校門に着いたところ、みのりと健吾君は少し離れて待っていた。お互い恥ずかしがってるようには見えないから、偶然近くにいると思ってる?
「あ、姉ちゃん!」
「お兄ちゃん!」
僕達に気付いた2人がそばに来る。
「姉ちゃん、この人誰?」
言うまでもなく僕の事だ。初対面だからね。
「みのりちゃんのお兄ちゃんよ。
「初めまして、健吾君」
緊張されないように、優しく挨拶しないとね。
「はぁ…」
健吾君の表情は硬いままだ。何でだろう?
「お兄ちゃん、隣にいるのが昨日言ってた宇佐美さん?」
「そう、
僕の出る幕はなかった…。
「はい!」
女子2人は良い感じなのに、僕と健吾君は微妙なのは何で?
「姉ちゃん。一緒に来たって事は付き合ってるの?」
「えっ!?」
僕と宇佐美さんはハモる。
微妙な対応の正体はこれだったりする?
「違う違う! あんたが私と一緒じゃないと心細いように、みのりちゃんも実君と一緒が良いみたいなの」
健吾君はみのりをチラ見した後…。
「それはわかるけどさ、2人が一緒に来る理由はないじゃん? おれと大杉さんは別々に来たよ?」
「私と実君は席が隣同士だからね。用事がない限り、一緒に来てもおかしくないでしょ?」
さっきから気になってるけど、宇佐美さんは僕の事を“実君”と呼び続けている。思ったより照れ臭いな…。
「なんだ、付き合ってないのか~」
ホッとした様子の健吾君。
「付き合ってたとしても、あんたが気にする事じゃないと思うけど?」
「気にするよ! 父さんが言ってたじゃん『部下は上司の鏡』って!」
健吾君の謎発言に、全員首をかしげる。どういう事だろう?
「おれがこの人に失礼な事したら、姉ちゃんの印象が悪くなるよね? だから真面目モードになってたと言うか…」
「ふ~ん、あんたなりに私を気遣ったって事? その気持ちだけもらっておくから」
健吾君はちょっと不器用なのかな? みのりと偶然目が合った後にそう思った。
「そういえば宇佐美さん。この後はどうするの?」
思ったよりおしゃべりが長引いたから忘れかけていた…。
「本屋に行きましょうか」
「本屋? 何で?」
それがみのりと健吾君の距離を縮めるの?
「制服を着た私達が寄れる所ってあまりないからね。

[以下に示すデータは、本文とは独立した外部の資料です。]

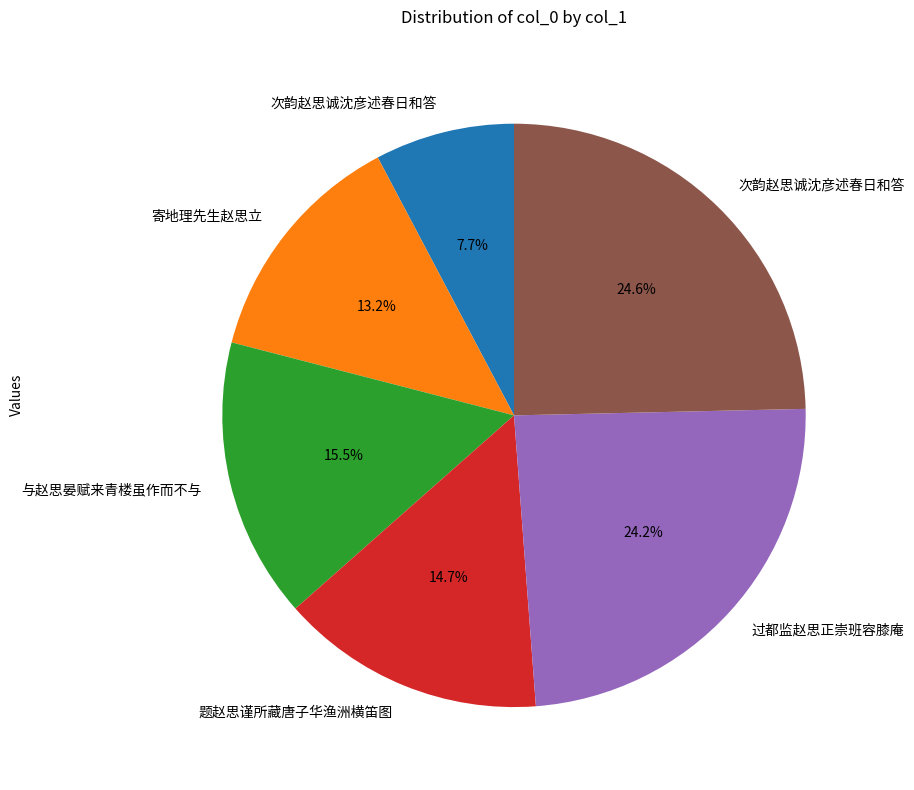

Count the number of slices in the pie.

6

本屋は真面目な話も遊びの話もできる最適な場所なの」
「なるほど…」
説得力あるなぁ。
「健吾、それで良い?」
「おれは真面目な話は嫌だな~」
僕も同感だよ。いずれ彼とじっくり話しても良いかも。
「みのりちゃんはどうかしら?」
「はい、大丈夫です」
「やっぱりみのりちゃんは良い子ね。健吾も見習いなさい」
「はいはい」
軽く聞き流す健吾君。宇佐美さんは世話焼きなのかな?
「それじゃ行きましょうか。みのりちゃんと健吾は隣同士ね」
2人は恥ずかしそうな様子で距離を詰める。
「私は健吾の隣・実君はみのりちゃんの隣が良さそうね」
「うん、そうしよう」
こうして、4人横に並んで本屋を目指す事になった。